Renal ultrasound showed right kidney 13.2 cm, left kidney 14 cm, no hydronephrosis but Doppler revealed elevated peak systolic velocities in the proximal right renal artery and mid left renal artery, consistent with bilateral renal artery stenosis. We were unable to carry out carbon dioxide renal angiography to further ascertain the renal artery anatomy without further exposure to potentially nephrotoxic iodinated contrast. Ultrasound-guided left renal biopsy showed acute tubular necrosis, mild thickening of the glomerular basement membranes and early mesangial sclerosis, consistent with early diabetic glomerulopathy, nephrocalcinosis, and mild medial hypertrophy and hyalinosis without necrosis, inflammation or thrombosis of the arterioles.

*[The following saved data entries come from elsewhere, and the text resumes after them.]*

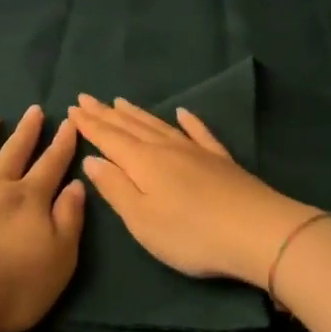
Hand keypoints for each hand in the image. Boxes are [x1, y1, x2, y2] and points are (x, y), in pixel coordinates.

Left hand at [0, 105, 86, 331]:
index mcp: (30, 199)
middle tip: (34, 109)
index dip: (62, 144)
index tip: (69, 122)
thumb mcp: (59, 260)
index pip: (52, 165)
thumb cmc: (11, 288)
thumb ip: (70, 220)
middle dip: (27, 131)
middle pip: (15, 151)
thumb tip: (77, 185)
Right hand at [68, 95, 318, 287]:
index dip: (89, 124)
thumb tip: (92, 160)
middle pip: (130, 126)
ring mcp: (196, 151)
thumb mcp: (142, 220)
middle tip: (87, 98)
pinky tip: (182, 112)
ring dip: (137, 113)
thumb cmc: (191, 233)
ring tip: (120, 101)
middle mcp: (166, 148)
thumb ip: (115, 188)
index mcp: (142, 162)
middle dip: (106, 113)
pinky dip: (188, 121)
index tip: (72, 107)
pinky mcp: (221, 160)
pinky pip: (199, 133)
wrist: (258, 232)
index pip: (108, 138)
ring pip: (159, 126)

Peak creatinine was 24.42 mg/dL on admission had decreased to 8.26 mg/dL on discharge on hospital day 10. He was discharged on Sevelamer 800 TID with meals, vitamin D supplementation and twice weekly BMP/Phosphorus testing. He was followed in the Nephrology outpatient clinic and 2 months later was back to his usual state of health, normotensive, only on vitamin D supplements and creatinine was normal at 1.20 mg/dL (eGFR=73 ml/min/1.73 m2). We plan to repeat the renal artery Duplex examination.

Conclusions:

We present a case of reversible AKI with life-threatening hyperkalemia and high anion-gap metabolic acidosis in a 52-yo hypertensive male patient who had been on 10 mg daily dose of Lisinopril for 9 years, and who about two months prior to presentation had the dose of Lisinopril increased to 40 mg daily in addition to starting hydrochlorothiazide. He responded to conservative measures. Renal artery Duplex supported the diagnosis of bilateral renal artery stenosis. We could not immediately carry out carbon dioxide renal angiography to ascertain his renal anatomy. We posit that this was a clear medical indication for non-nephrotoxic carbon dioxide angiography. We plan to repeat the renal artery Duplex in the near future.

I have no potential conflict of interest to disclose.

I did not use generative AI and AI-assisted technologies in the writing process.